Vicente Yanez, head of the retail association ANTAD that includes about 100 top retailers other than Wal-Mart Mexico, said fierce competition from the global powerhouse is one factor squeezing sales for other retailers, along with a thriving informal economy and tepid economic growth in Mexico.

Yanez urged lawmakers to pass proposals to bring anti-monopoly laws to international standards and provide for more "equilibrium" in the market.
02/22/2006
Category: Miscellaneous : 

Author: smoliva (7:17 pm)
Ted Frank, blogging at PointOfLaw, criticizes the "lawyer cartel" for requiring people to pass a state bar exam before practicing law. Frank correctly notes that this has nothing to do with "consumer protection," and everything to do with restricting free-market competition for legal services.
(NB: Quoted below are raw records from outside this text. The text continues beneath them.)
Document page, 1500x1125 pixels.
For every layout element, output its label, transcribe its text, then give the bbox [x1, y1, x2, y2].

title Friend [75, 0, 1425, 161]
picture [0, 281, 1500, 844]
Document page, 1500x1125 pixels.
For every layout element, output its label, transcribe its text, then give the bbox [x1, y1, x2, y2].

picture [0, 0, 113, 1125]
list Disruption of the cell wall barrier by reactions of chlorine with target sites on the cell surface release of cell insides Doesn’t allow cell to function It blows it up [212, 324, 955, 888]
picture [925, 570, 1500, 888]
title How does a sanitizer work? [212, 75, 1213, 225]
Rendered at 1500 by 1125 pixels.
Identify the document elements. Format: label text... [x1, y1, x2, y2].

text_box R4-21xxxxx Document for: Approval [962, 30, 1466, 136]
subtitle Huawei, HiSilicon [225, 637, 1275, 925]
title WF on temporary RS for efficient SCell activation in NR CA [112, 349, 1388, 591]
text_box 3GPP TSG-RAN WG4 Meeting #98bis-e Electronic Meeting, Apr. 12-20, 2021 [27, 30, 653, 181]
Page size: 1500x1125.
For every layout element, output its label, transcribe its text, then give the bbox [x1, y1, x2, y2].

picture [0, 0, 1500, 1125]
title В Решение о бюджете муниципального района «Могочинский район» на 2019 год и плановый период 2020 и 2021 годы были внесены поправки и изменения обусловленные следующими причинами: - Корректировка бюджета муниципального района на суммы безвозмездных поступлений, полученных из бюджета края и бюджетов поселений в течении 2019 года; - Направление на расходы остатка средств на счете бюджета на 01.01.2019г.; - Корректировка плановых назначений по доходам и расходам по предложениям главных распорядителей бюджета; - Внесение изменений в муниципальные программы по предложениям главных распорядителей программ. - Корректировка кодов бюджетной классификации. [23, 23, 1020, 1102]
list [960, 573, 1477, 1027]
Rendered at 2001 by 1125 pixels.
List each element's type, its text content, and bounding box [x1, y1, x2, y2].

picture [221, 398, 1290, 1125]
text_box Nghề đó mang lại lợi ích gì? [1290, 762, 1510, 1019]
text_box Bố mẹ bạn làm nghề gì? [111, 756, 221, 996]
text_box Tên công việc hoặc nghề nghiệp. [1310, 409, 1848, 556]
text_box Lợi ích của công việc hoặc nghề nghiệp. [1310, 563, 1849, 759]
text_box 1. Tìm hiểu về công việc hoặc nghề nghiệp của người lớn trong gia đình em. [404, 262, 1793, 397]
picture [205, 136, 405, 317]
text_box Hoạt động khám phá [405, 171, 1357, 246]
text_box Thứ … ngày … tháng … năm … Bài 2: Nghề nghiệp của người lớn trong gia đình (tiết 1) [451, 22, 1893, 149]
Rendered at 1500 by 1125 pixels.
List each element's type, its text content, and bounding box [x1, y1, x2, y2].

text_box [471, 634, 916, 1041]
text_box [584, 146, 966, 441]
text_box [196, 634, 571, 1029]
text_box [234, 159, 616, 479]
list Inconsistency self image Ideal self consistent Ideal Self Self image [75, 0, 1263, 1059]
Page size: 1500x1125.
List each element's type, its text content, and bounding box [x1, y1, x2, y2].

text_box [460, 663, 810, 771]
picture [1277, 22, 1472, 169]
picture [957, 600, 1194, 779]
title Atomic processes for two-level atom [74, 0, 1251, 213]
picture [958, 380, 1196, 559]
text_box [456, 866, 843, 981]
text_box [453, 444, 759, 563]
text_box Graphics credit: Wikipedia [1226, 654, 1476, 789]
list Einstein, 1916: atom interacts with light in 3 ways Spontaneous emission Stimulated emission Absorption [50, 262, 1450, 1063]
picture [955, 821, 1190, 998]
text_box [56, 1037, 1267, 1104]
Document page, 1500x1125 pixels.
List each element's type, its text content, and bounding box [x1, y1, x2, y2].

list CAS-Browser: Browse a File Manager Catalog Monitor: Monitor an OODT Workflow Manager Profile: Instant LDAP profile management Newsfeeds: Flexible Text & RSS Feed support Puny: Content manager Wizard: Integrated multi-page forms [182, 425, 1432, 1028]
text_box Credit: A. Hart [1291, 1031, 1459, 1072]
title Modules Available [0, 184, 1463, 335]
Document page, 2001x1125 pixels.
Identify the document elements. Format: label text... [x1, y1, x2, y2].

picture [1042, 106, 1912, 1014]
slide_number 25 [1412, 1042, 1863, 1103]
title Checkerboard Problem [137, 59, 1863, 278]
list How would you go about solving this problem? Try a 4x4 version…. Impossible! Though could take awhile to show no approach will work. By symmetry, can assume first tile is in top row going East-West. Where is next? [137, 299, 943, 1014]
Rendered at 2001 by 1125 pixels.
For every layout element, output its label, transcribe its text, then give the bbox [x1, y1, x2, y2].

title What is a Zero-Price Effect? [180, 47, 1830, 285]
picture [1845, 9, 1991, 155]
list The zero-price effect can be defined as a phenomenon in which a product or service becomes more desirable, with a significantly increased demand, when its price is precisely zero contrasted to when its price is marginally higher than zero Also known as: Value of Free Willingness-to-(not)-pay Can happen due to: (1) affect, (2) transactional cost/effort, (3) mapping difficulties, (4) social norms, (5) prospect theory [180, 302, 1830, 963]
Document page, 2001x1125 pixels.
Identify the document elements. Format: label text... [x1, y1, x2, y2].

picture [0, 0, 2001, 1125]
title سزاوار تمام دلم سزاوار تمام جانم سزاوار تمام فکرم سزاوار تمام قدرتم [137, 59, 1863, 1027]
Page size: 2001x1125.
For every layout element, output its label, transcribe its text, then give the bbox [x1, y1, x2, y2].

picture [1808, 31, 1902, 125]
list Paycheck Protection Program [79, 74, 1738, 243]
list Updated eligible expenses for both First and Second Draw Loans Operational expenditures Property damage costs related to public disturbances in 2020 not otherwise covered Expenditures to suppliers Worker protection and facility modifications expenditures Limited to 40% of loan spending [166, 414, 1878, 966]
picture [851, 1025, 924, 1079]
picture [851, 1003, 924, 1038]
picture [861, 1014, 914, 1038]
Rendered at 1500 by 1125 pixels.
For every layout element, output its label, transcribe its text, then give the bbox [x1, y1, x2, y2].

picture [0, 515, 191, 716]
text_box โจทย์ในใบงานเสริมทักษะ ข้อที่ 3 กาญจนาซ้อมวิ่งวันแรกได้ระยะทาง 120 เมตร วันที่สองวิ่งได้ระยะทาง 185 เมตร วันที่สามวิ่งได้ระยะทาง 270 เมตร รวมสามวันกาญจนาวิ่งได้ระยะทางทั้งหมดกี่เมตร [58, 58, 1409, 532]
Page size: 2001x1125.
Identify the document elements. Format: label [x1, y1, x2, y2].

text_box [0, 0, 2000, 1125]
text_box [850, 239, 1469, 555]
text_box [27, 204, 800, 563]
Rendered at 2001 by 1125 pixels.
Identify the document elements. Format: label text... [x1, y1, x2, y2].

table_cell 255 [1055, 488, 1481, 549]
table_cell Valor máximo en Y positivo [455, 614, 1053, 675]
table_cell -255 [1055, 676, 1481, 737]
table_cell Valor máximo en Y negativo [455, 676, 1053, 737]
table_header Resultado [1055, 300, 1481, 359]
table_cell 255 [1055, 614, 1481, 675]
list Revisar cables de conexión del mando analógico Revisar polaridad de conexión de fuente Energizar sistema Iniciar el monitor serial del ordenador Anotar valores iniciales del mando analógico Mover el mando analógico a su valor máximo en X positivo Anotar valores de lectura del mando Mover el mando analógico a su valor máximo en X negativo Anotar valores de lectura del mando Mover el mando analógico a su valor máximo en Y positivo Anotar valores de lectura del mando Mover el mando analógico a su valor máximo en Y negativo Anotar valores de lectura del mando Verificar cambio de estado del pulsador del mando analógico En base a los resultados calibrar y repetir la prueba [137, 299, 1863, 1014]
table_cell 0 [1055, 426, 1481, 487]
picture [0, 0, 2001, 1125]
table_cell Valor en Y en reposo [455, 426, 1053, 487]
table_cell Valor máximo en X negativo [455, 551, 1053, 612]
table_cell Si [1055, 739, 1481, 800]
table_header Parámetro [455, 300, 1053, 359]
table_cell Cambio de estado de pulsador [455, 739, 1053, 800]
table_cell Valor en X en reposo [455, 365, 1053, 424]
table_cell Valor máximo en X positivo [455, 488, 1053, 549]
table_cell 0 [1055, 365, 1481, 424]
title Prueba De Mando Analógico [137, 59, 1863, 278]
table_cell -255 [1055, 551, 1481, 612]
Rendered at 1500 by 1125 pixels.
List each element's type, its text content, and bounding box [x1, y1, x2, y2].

I would add that one effect of the lawyer cartel is that it creates a presumption that only cartel members are capable of discussing or interpreting the law. As I have long noted, the Federal Trade Commission is composed entirely of career antitrust lawyers despite no statutory requirement that a commissioner even possess law degree. Yet a small, self-selected subset of the lawyer cartel--antitrust lawyers--monopolize an agency with the power to regulate virtually every business practice in America. The most appalling thing is that FTC members assume that passing the bar exam--which Frank notes has little to do with the actual practice of law--invests them with superior knowledge of how to run the economy via antitrust policy.
02/21/2006
Category: Miscellaneous : 

Author: smoliva (9:23 pm)
Via Mondaq, the law firm of McMillan Binch Mendelsohn LLP has prepared a nice summary of Canadian antitrust law.